YOUR INSTRUCTIONS
The lines to copy are those with "Play" in them. Pull each one from the entries below.

THE DATA
● ● ● ●

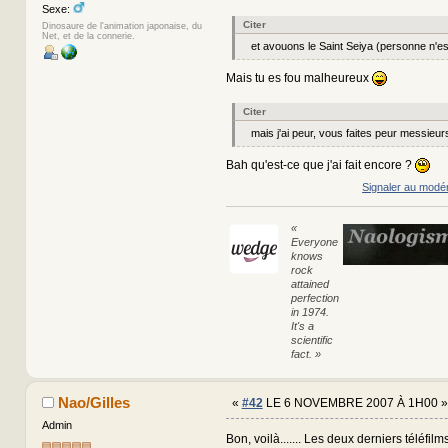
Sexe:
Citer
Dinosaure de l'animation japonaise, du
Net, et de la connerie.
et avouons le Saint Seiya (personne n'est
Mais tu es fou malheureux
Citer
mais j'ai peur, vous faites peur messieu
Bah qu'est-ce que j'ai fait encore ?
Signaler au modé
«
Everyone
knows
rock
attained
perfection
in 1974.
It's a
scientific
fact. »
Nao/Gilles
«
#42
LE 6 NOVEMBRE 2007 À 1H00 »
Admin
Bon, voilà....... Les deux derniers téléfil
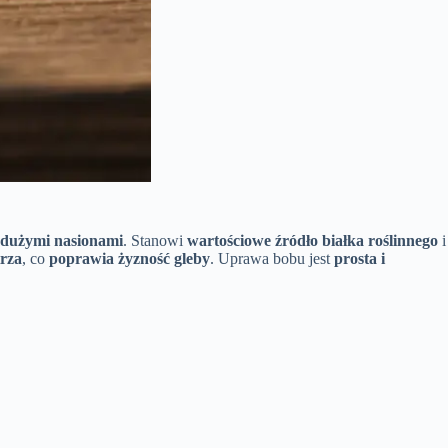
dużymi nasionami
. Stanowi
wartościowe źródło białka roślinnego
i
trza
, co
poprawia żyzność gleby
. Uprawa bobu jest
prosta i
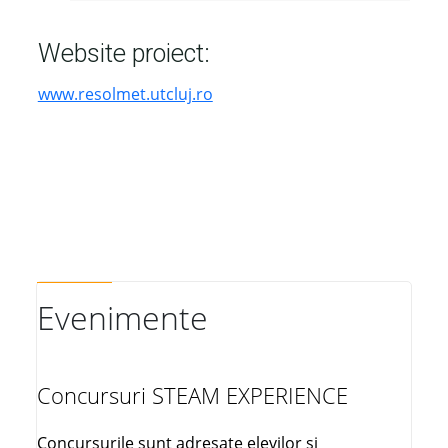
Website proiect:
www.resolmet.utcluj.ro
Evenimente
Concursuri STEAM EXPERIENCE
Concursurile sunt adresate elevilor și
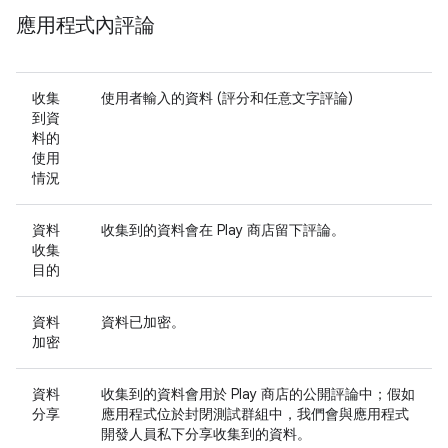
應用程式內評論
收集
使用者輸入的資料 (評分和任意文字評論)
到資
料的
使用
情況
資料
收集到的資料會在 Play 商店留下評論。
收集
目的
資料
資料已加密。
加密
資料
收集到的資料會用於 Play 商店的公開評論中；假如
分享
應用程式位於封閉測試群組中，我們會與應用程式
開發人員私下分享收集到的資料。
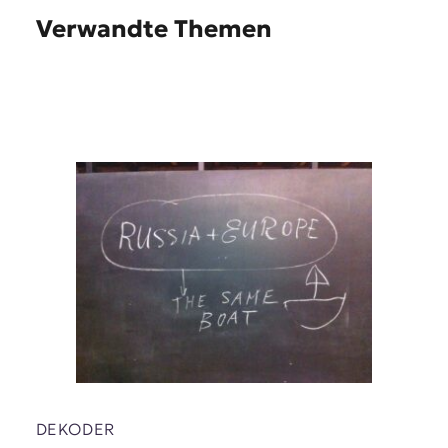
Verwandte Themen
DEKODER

● ● ● ●

RESULT
收集到的資料會在 Play 商店留下評論。
收集到的資料會用於 Play 商店的公開評論中；假如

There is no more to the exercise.